Jugeant le ministère de coalition inférieur à sa tâche, lord Northcliffe le poursuit et le traque jusqu’à sa chute. En M. Lloyd George qu’il combattit naguère avec toute sa fougue, il voit «l’homme qui se révèle comme une véritable force dynamique dont chaque once d’énergie est employée à sa tâche immédiate», the man for the job. Et l’opinion publique, docile à sa voix, porte d’un seul élan M. Lloyd George au poste suprême. Mais si la Northcliffe Press apporte désormais son appui au gouvernement, c’est sans aveuglement. Elle conserve son droit de critique et en use. Elle est impitoyable pour la mollesse et l’incompétence. Elle a obtenu, parmi des tempêtes de protestations et d’injures, la démission ou le changement de poste des ministres, des amiraux, des généraux qu’elle n’estimait pas à la hauteur de leur tâche. Elle a plaidé en faveur de l’élévation de l’âge des soldats en Angleterre, de la rigueur effective de la loi militaire, du comb-out, de l’extension du front britannique, de l’unité du commandement interallié qui devait amener une si rapide victoire. Elle menait et continue à mener une campagne violente pour l’Alien’s bill, qui démasque et désarme les Allemands plus ou moins déguisés pullulant en Angleterre.

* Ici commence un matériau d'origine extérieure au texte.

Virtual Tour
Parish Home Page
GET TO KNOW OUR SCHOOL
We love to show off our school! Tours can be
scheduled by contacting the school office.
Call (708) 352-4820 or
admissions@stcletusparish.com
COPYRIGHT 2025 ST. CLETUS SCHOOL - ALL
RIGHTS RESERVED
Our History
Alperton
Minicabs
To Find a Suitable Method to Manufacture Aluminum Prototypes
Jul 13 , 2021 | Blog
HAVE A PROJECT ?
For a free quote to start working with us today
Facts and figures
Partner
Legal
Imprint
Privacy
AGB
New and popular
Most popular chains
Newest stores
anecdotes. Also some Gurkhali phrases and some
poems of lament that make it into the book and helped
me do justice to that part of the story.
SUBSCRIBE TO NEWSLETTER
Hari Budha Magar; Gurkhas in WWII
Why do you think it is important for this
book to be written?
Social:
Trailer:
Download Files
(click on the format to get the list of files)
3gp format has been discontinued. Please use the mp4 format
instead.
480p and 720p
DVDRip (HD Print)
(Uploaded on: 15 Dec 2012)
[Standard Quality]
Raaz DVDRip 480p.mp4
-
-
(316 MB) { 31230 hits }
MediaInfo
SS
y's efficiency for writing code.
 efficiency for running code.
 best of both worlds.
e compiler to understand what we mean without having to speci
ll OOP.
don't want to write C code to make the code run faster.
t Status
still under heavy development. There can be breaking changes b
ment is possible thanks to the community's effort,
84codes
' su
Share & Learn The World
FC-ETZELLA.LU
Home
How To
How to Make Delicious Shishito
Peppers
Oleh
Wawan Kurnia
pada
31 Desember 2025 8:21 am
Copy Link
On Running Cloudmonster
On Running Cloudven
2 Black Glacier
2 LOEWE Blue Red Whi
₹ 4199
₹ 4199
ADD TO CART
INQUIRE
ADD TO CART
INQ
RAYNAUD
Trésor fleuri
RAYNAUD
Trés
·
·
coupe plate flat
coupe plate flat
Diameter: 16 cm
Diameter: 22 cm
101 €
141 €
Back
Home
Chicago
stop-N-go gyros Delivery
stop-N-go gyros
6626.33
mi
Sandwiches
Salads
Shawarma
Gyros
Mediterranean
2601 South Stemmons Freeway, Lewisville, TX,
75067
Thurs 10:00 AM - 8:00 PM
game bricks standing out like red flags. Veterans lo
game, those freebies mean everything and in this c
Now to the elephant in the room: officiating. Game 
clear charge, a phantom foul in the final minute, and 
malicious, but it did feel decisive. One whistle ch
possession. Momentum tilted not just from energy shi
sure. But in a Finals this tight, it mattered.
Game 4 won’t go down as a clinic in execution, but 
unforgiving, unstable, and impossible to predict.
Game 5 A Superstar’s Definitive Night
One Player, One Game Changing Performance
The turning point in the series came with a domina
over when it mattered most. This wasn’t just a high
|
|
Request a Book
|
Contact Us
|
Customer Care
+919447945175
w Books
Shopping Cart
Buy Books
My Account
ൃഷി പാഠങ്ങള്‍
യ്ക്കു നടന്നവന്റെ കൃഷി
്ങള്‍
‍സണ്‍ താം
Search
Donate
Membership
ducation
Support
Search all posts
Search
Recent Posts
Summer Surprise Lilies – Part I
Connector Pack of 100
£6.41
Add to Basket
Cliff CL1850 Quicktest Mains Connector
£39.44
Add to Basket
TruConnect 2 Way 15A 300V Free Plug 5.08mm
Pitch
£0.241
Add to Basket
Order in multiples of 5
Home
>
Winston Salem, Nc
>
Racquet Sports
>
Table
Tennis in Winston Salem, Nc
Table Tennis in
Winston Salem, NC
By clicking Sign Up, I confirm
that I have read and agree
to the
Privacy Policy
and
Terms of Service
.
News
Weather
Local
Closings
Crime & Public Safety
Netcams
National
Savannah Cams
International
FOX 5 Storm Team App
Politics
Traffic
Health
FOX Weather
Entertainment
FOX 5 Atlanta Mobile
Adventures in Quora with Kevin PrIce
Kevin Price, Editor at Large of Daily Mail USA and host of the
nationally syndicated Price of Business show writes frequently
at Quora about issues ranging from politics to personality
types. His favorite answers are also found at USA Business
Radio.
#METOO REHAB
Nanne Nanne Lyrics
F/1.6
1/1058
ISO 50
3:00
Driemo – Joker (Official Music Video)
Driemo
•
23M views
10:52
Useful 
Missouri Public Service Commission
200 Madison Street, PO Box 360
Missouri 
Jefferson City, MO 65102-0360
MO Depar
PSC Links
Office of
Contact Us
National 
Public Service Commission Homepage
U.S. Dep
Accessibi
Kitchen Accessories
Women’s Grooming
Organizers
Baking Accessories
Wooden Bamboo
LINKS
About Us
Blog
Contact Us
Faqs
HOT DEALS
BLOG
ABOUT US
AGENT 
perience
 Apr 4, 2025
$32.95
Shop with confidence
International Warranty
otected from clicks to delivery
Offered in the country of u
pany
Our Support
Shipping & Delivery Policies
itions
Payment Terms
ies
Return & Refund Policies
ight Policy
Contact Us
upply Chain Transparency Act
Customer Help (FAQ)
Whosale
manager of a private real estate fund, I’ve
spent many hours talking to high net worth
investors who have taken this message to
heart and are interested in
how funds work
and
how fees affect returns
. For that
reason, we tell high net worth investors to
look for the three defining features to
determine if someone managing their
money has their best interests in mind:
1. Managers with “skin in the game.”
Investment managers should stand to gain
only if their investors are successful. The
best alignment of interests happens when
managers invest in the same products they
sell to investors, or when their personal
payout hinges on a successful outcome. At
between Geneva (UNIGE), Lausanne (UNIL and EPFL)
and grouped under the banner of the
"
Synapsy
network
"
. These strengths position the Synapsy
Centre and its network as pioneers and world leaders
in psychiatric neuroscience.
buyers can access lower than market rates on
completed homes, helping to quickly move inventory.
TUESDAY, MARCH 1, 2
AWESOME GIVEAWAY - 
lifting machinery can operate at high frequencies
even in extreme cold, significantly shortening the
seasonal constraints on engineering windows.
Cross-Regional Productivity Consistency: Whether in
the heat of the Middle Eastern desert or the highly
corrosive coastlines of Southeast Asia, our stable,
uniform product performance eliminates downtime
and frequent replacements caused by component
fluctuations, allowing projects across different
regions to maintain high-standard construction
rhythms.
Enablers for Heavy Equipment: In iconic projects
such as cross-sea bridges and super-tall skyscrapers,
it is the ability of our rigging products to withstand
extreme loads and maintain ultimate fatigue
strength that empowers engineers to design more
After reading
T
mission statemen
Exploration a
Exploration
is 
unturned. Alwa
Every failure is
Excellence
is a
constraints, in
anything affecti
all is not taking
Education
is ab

Et si elle accorde son support au nouveau ministère de coalition, c’est à la condition unique qu’il exécutera son programme de reconstruction.

Si bien que lord Northcliffe a pu écrire du Daily Mail: «Ceux qui, chaque matin, se rallient à notre étendard, savent que ce journal est indépendant, même vis-à-vis de ses lecteurs, qu’il n’hésite pas à exprimer des opinions qui, pour un temps, peuvent être extrêmement impopulaires, que peu lui importe d’être boycotté, mis au ban, brûlé, qu’il n’a pas d’autre meule à tourner que celle du bien public, qu’il n’a d’intérêt en aucun politicien, en aucun parti politique, mais que son but unique, en cette tragique période de notre histoire, est: gagner la guerre!» Et maintenant il peut ajouter: «gagner une paix digne des sacrifices de la guerre.»